> _Tasks to carry out_:
#1 According to the forum post about Warsaw, what percentage of the city was flattened during WWII?
#2 Extend the forum post about Warsaw by writing what comes next after its final sentence.

> _Excerpted passage_:
---
Warsaw IS evolving into something bigger and better.
I see you tend to knowingly misinterpret someone's opinion, like a real troll. If my opinion of Warsaw is that it's "incoherent, wild and spontaneous", does that automatically mean I love boring and dull cities!? If that's true, Krakow, Prague, Paris and Venice are sooooo boring and dull. Also, have I said that I condemn Warsaw's characteristics!? I just said that's really not my thing, but I do understand that's what people like about that city and it gives it some sort of uniqueness.


Quote:
I think most people know the history of Warsaw - that 95% of the city was flattened during WWII and partially rebuilt by communists. So what else do you expect? Rome? The situation in Warsaw goes without saying. You don't need to come onto this forum and tell us the obvious.
---
[Items from a dataset]

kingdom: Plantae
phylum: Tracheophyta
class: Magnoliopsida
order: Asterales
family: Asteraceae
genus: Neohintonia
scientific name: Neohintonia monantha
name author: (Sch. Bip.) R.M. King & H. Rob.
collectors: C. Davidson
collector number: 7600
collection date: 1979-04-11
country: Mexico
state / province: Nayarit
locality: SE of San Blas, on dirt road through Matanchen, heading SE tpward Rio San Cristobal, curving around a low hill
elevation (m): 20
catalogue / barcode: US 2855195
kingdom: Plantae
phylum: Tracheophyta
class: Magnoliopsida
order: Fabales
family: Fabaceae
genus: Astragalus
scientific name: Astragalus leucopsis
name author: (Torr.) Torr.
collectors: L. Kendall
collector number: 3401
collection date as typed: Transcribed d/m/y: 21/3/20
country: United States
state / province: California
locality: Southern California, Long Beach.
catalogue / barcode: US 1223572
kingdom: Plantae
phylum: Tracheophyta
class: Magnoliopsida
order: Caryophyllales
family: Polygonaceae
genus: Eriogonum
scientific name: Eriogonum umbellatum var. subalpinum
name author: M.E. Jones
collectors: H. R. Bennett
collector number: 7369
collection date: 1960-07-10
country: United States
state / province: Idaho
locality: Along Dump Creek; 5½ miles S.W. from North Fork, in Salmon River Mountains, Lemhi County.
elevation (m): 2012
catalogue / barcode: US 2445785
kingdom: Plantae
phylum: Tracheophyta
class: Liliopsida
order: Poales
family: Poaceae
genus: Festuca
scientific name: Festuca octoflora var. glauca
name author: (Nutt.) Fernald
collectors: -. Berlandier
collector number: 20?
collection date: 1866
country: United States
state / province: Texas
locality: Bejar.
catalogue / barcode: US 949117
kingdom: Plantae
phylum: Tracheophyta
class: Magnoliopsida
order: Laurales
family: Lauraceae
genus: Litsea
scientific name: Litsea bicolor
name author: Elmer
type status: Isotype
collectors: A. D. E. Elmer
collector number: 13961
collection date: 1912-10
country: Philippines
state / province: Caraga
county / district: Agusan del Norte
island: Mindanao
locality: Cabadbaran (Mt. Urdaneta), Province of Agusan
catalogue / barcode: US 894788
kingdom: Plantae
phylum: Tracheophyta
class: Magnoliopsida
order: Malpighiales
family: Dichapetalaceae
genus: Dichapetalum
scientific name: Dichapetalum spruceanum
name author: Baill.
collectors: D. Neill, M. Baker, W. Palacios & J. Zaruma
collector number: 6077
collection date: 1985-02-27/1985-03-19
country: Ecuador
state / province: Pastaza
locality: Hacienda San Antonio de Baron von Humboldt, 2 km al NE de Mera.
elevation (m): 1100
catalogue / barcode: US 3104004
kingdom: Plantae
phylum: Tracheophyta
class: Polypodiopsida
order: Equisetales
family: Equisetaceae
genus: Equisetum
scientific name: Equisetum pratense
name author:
---
> _The responses_:
#1 95%

#2
Have I mentioned Rome in my post!? I don't think Warsaw is comparable to Rome, as a matter of fact, Warsaw was never comparable to Rome, IMO. Same goes for Rome, it was never like Warsaw and it will never BE like Warsaw. Those were and still are very unique cities and I don't know why you involved Rome in this story when I was obviously speaking ONLY about Warsaw. Also I have every right to write whatever I want here unless I break the rules set by moderators. Since I believe I didn't do that in my post, you don't have any right to tell my what I need to write and what I don't need to write. This is a free forum where we all come to express our opinions and whether you like it or not, that's something I don't care. Instead of commencing a stupid fight because you don't agree with me, you could've written a normal post with legitimate arguments, just like Urbanista1 did, whose opinion I appreciate very much. I hope your trolling is done now.

Quote:
Everything depends on expectations.
P.S. I didn't write this, it was some other forumer, but I don't think you care much about that, do you?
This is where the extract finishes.